Whether he'll be given an opportunity to keep trying at Nebraska is up to athletic director Shawn Eichorst.

Last year, Pelini found himself in hot water at midseason over leaked audio in which he went on a foul-mouth tirade against fans and media, and he was believed to be on the brink of being fired after a poor finish.

Pelini all but dared Eichorst to fire him during his news conference after the loss to Iowa, and then the Huskers beat an injury-depleted Georgia in the Gator Bowl. Eichorst gave Pelini a one-year contract extension, through February 2019. If Pelini were to be fired after this season, his contract entitles him to a settlement of about $7.5 million, though the amount would be reduced if and when Pelini got another job.

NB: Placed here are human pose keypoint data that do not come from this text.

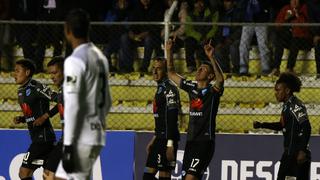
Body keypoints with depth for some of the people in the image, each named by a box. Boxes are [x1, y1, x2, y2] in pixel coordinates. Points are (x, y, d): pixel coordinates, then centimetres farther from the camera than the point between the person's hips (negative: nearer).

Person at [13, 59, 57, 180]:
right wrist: (20, 119, 5)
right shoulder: (21, 91, 14)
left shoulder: (37, 88, -14)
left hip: (43, 137, -10)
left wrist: (45, 116, -20)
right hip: (36, 137, 10)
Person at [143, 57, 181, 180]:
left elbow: (172, 119, -21)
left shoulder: (170, 89, -13)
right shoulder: (160, 89, 18)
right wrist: (154, 140, 26)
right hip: (160, 139, 10)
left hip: (167, 139, -10)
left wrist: (170, 144, -26)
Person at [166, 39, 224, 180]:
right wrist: (169, 52, 12)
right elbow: (171, 74, 22)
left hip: (205, 142, -7)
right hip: (191, 141, 7)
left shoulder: (212, 91, -6)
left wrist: (211, 58, -39)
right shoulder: (192, 88, 13)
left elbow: (220, 79, -29)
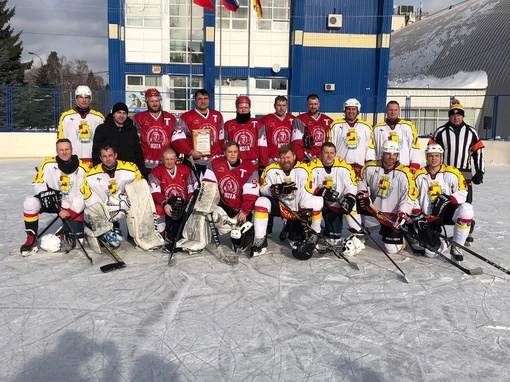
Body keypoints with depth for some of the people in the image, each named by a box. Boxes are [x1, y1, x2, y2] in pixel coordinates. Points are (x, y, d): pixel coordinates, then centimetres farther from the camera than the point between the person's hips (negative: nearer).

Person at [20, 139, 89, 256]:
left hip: (73, 207, -1)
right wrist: (46, 193, -26)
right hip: (52, 202, 1)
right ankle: (31, 239, -11)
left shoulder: (82, 168, -12)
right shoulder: (48, 164, -9)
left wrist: (70, 212, -17)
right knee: (30, 203, -27)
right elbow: (38, 183, -4)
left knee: (76, 238, -6)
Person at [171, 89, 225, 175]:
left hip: (213, 161, 4)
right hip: (193, 161, -3)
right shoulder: (186, 117, -6)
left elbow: (221, 137, 18)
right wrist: (190, 152, -18)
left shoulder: (217, 116, 9)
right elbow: (177, 138, -11)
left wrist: (220, 154, 13)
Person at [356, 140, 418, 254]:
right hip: (373, 207, 3)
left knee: (393, 248, -5)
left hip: (392, 214, -3)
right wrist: (363, 194, -8)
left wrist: (403, 213, -24)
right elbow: (361, 181, 10)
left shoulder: (404, 173, -14)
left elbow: (409, 195, -14)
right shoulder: (371, 167, -6)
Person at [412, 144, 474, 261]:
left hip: (448, 211, 1)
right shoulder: (419, 175, -1)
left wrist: (447, 199, -25)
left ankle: (456, 247, -17)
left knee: (466, 209, -34)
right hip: (428, 216, 0)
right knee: (431, 252, -12)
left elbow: (462, 193, -7)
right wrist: (417, 216, -5)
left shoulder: (452, 173, -4)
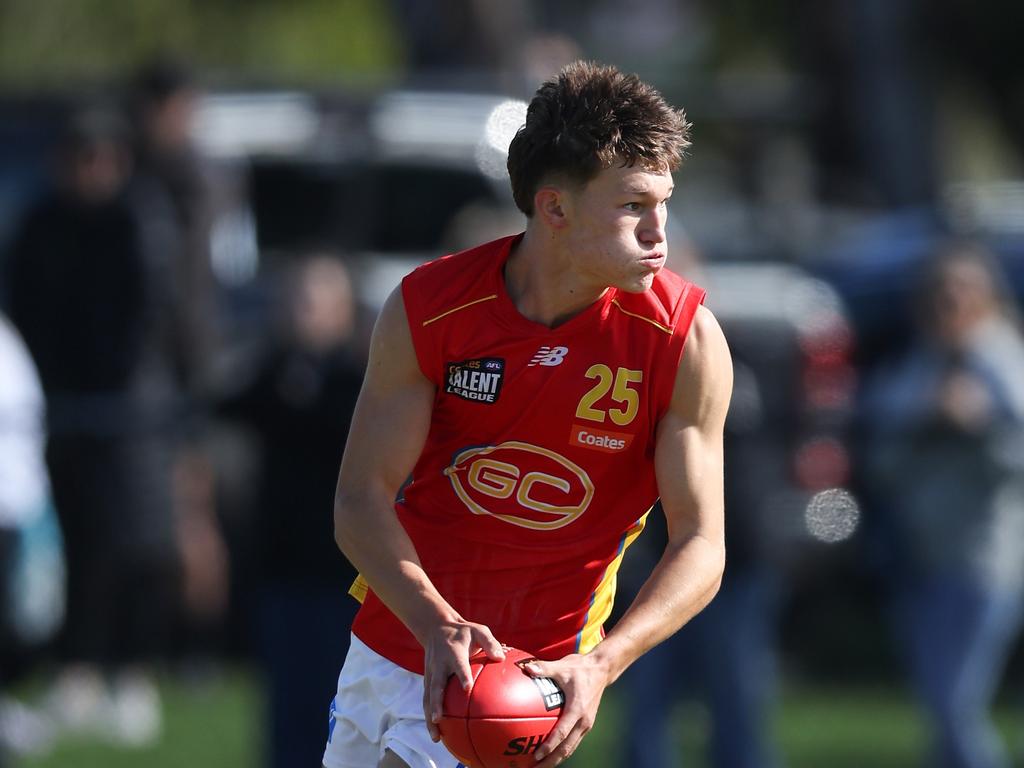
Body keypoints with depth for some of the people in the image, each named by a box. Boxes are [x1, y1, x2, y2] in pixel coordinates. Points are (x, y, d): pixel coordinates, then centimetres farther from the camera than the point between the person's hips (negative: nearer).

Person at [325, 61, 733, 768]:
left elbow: (701, 547, -15)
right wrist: (438, 627, -29)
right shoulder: (427, 309, -13)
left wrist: (600, 665, -32)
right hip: (398, 634, 3)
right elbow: (361, 502, -11)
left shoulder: (687, 340, -17)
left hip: (541, 678, -3)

PHOTO: Nebraska NCAA college football head coach Bo Pelini speaks during a news conference in Lincoln, Neb., Monday, Nov. 24, 2014. Nebraska plays Iowa on Friday. (AP Photo/Nati Harnik)
Nebraska NCAA college football head coach Bo Pelini speaks during a news conference in Lincoln, Neb., Monday, Nov. 24, 2014. Nebraska plays Iowa on Friday. (AP Photo/Nati Harnik)

Pelini is 65-27 at Nebraska but has never had fewer than four losses in a season. The Huskers, at 8-3, will reach at least nine wins for a seventh straight year with a victory at Iowa or in a bowl.

Though the Huskers have reached conference championship games three times under Pelini, Nebraska's league-title drought now dates to 1999.

Pelini said he's made changes every year in an effort to elevate the program. Some of the changes have been noticeable and others have not, he said.

Known to be fiercely loyal, he initially demurred when asked if he would fire any assistants if it meant he could keep his job. Offensive coordinator Tim Beck, in particular, has come under fire.

"Would I fire somebody to save my own job? No," Pelini said. "But would I fire somebody who I thought deserved firing? Yes."

Pelini, whose reputation is as a defensive specialist, said tackling problems and other breakdowns have plagued the Huskers throughout the season but haven't cost them until the last two weeks. Wisconsin's Melvin Gordon ran for a then-FBS record 408 yards, and Minnesota quarterback Mitch Leidner confounded the Huskers on zone-read option keepers this past weekend.

Wisconsin and Minnesota were the first back-to-back opponents in the Pelini era to rush for 250-plus yards. The Huskers are 81st nationally against the run and 49th in total defense.

"Believe me, I point the thumb. I don't point the finger at the players," Pelini said. "I'm responsible for this thing."